◆ WHAT IS BEING ASKED ◆
Word for word, repeat each record that follows.

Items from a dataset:
•••••
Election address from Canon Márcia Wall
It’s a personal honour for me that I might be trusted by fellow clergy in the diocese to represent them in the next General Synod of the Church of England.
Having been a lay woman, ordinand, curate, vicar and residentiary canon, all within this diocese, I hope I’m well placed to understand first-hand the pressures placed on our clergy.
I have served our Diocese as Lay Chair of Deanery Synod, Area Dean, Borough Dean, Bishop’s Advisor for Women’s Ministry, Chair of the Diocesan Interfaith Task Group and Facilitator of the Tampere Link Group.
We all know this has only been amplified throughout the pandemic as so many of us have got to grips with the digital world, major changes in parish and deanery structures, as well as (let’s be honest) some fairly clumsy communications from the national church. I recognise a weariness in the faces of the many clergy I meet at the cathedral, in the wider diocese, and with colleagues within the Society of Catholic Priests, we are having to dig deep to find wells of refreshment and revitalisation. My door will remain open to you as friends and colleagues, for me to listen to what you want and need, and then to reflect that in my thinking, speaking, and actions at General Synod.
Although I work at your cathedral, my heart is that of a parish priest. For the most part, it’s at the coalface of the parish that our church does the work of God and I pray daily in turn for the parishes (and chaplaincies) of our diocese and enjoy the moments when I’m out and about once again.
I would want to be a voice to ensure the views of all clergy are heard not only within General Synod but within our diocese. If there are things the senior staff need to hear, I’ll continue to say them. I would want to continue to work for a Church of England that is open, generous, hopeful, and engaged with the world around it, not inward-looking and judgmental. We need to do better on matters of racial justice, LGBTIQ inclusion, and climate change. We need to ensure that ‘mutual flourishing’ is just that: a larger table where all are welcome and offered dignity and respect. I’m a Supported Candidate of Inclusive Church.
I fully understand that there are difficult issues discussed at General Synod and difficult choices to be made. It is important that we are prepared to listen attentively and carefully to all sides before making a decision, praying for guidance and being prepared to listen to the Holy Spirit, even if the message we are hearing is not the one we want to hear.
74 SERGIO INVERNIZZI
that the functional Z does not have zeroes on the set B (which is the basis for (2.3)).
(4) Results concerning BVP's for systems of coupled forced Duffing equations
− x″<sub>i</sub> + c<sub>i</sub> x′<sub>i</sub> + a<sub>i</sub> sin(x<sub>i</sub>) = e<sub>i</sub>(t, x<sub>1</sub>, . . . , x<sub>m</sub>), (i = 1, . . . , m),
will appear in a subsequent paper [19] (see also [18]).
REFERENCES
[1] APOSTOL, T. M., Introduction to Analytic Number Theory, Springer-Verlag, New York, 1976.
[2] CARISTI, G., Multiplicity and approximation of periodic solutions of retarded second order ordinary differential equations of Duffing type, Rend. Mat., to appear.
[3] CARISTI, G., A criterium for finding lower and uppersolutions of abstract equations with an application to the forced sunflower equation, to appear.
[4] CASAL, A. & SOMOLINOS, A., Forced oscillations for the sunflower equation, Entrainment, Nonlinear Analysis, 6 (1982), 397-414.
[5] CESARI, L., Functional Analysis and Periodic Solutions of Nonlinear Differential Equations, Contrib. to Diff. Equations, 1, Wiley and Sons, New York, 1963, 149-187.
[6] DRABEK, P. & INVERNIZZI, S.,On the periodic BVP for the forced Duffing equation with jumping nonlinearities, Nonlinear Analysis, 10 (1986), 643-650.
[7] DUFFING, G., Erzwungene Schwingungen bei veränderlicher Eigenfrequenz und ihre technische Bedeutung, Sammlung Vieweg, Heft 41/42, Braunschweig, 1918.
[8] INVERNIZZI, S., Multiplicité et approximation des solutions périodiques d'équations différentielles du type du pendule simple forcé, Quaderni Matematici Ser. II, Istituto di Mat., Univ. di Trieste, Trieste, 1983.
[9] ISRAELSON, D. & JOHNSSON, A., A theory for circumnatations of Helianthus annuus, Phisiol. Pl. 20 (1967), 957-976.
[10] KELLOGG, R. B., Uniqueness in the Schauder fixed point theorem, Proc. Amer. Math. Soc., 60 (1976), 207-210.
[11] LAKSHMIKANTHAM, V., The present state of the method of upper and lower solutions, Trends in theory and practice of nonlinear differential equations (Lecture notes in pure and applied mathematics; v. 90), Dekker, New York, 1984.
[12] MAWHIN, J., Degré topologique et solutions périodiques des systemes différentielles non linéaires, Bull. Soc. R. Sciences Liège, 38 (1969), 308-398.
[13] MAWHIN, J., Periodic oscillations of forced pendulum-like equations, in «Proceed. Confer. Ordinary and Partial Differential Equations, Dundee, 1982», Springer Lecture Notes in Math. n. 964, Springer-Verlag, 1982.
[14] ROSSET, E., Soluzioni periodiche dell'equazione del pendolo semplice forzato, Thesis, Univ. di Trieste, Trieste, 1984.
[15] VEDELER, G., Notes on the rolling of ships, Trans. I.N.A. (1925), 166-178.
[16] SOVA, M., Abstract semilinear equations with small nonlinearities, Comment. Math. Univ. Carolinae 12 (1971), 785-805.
•••••
◆ EXERCISE RESULT ◆
Election address from Canon Márcia Wall
It’s a personal honour for me that I might be trusted by fellow clergy in the diocese to represent them in the next General Synod of the Church of England.
Having been a lay woman, ordinand, curate, vicar and residentiary canon, all within this diocese, I hope I’m well placed to understand first-hand the pressures placed on our clergy.
I have served our Diocese as Lay Chair of Deanery Synod, Area Dean, Borough Dean, Bishop’s Advisor for Women’s Ministry, Chair of the Diocesan Interfaith Task Group and Facilitator of the Tampere Link Group.
We all know this has only been amplified throughout the pandemic as so many of us have got to grips with the digital world, major changes in parish and deanery structures, as well as (let’s be honest) some fairly clumsy communications from the national church. I recognise a weariness in the faces of the many clergy I meet at the cathedral, in the wider diocese, and with colleagues within the Society of Catholic Priests, we are having to dig deep to find wells of refreshment and revitalisation. My door will remain open to you as friends and colleagues, for me to listen to what you want and need, and then to reflect that in my thinking, speaking, and actions at General Synod.
Although I work at your cathedral, my heart is that of a parish priest. For the most part, it’s at the coalface of the parish that our church does the work of God and I pray daily in turn for the parishes (and chaplaincies) of our diocese and enjoy the moments when I’m out and about once again.
I would want to be a voice to ensure the views of all clergy are heard not only within General Synod but within our diocese. If there are things the senior staff need to hear, I’ll continue to say them. I would want to continue to work for a Church of England that is open, generous, hopeful, and engaged with the world around it, not inward-looking and judgmental. We need to do better on matters of racial justice, LGBTIQ inclusion, and climate change. We need to ensure that ‘mutual flourishing’ is just that: a larger table where all are welcome and offered dignity and respect. I’m a Supported Candidate of Inclusive Church.
I fully understand that there are difficult issues discussed at General Synod and difficult choices to be made. It is important that we are prepared to listen attentively and carefully to all sides before making a decision, praying for guidance and being prepared to listen to the Holy Spirit, even if the message we are hearing is not the one we want to hear.
74 SERGIO INVERNIZZI
that the functional Z does not have zeroes on the set B (which is the basis for (2.3)).
(4) Results concerning BVP's for systems of coupled forced Duffing equations
− x″<sub>i</sub> + c<sub>i</sub> x′<sub>i</sub> + a<sub>i</sub> sin(x<sub>i</sub>) = e<sub>i</sub>(t, x<sub>1</sub>, . . . , x<sub>m</sub>), (i = 1, . . . , m),
will appear in a subsequent paper [19] (see also [18]).
REFERENCES
[1] APOSTOL, T. M., Introduction to Analytic Number Theory, Springer-Verlag, New York, 1976.
[2] CARISTI, G., Multiplicity and approximation of periodic solutions of retarded second order ordinary differential equations of Duffing type, Rend. Mat., to appear.
[3] CARISTI, G., A criterium for finding lower and uppersolutions of abstract equations with an application to the forced sunflower equation, to appear.
[4] CASAL, A. & SOMOLINOS, A., Forced oscillations for the sunflower equation, Entrainment, Nonlinear Analysis, 6 (1982), 397-414.
[5] CESARI, L., Functional Analysis and Periodic Solutions of Nonlinear Differential Equations, Contrib. to Diff. Equations, 1, Wiley and Sons, New York, 1963, 149-187.
[6] DRABEK, P. & INVERNIZZI, S.,On the periodic BVP for the forced Duffing equation with jumping nonlinearities, Nonlinear Analysis, 10 (1986), 643-650.
[7] DUFFING, G., Erzwungene Schwingungen bei veränderlicher Eigenfrequenz und ihre technische Bedeutung, Sammlung Vieweg, Heft 41/42, Braunschweig, 1918.
[8] INVERNIZZI, S., Multiplicité et approximation des solutions périodiques d'équations différentielles du type du pendule simple forcé, Quaderni Matematici Ser. II, Istituto di Mat., Univ. di Trieste, Trieste, 1983.
[9] ISRAELSON, D. & JOHNSSON, A., A theory for circumnatations of Helianthus annuus, Phisiol. Pl. 20 (1967), 957-976.
[10] KELLOGG, R. B., Uniqueness in the Schauder fixed point theorem, Proc. Amer. Math. Soc., 60 (1976), 207-210.
[11] LAKSHMIKANTHAM, V., The present state of the method of upper and lower solutions, Trends in theory and practice of nonlinear differential equations (Lecture notes in pure and applied mathematics; v. 90), Dekker, New York, 1984.
[12] MAWHIN, J., Degré topologique et solutions périodiques des systemes différentielles non linéaires, Bull. Soc. R. Sciences Liège, 38 (1969), 308-398.
[13] MAWHIN, J., Periodic oscillations of forced pendulum-like equations, in «Proceed. Confer. Ordinary and Partial Differential Equations, Dundee, 1982», Springer Lecture Notes in Math. n. 964, Springer-Verlag, 1982.
[14] ROSSET, E., Soluzioni periodiche dell'equazione del pendolo semplice forzato, Thesis, Univ. di Trieste, Trieste, 1984.
[15] VEDELER, G., Notes on the rolling of ships, Trans. I.N.A. (1925), 166-178.
[16] SOVA, M., Abstract semilinear equations with small nonlinearities, Comment. Math. Univ. Carolinae 12 (1971), 785-805.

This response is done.